In the entries below, repeat only the lines between those holding "フリーカップ 金ちらし / 宗秀窯" and "massimo al 10%", inclusive. Leave pictures out.

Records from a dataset
>>>
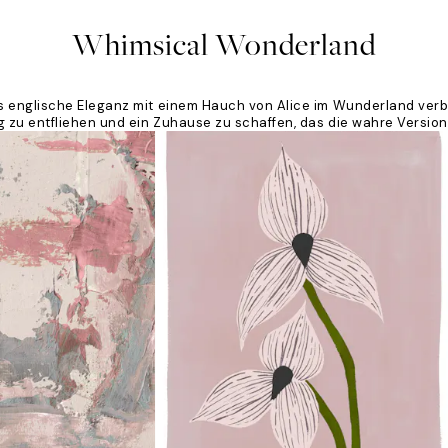
Whimsical Wonderland
 englische Eleganz mit einem Hauch von Alice im Wunderland verbind
 zu entfliehen und ein Zuhause zu schaffen, das die wahre Version 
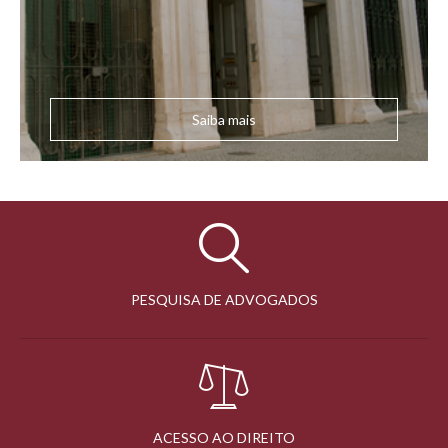
Saiba mais
PESQUISA DE ADVOGADOS
ACESSO AO DIREITO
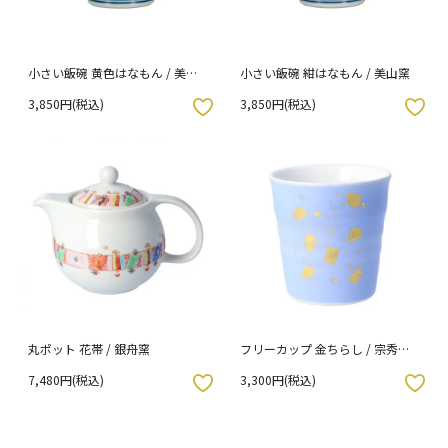
小さい飯碗 黄色はなもん / 美山
小さい飯碗 紺はなもん / 美山窯
窯
3,850円(税込)
3,850円(税込)
入りボタン
お気に入りボタン
丸ポット 花帯 / 銀舟窯
フリーカップ 金ちらし / 宗秀窯
[ss]
7,480円(税込)
3,300円(税込)
入りボタン
お気に入りボタン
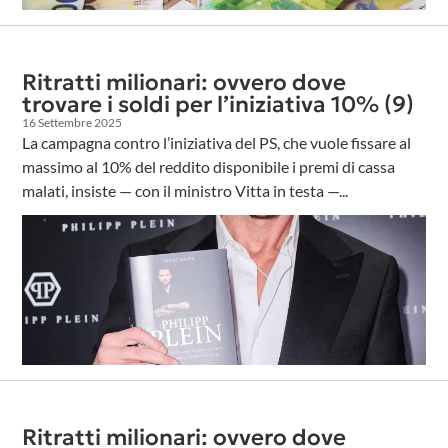
Ritratti milionari: ovvero dove
trovare i soldi per l’iniziativa 10% (9)
16 Settembre 2025
La campagna contro l’iniziativa del PS, che vuole fissare al
massimo al 10% del reddito disponibile i premi di cassa
malati, insiste — con il ministro Vitta in testa —...
Ritratti milionari: ovvero dove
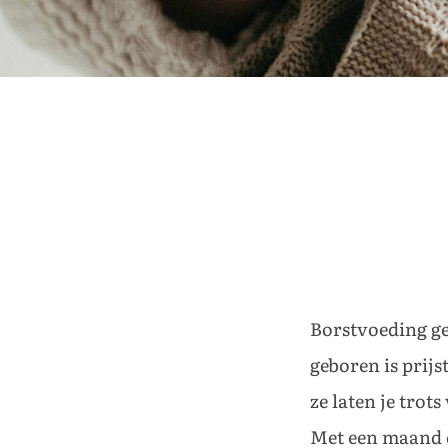
Borstvoeding gev
geboren is prijs
ze laten je trots
Met een maand of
<<<
EXERCISE ANSWER>
フリーカップ 金ちらし / 宗秀窯
[ss]
7,480円(税込)
3,300円(税込)
入りボタン
お気に入りボタン
Ritratti milionari: ovvero dove
trovare i soldi per l’iniziativa 10% (9)
16 Settembre 2025
La campagna contro l’iniziativa del PS, che vuole fissare al
massimo al 10% del reddito disponibile i premi di cassa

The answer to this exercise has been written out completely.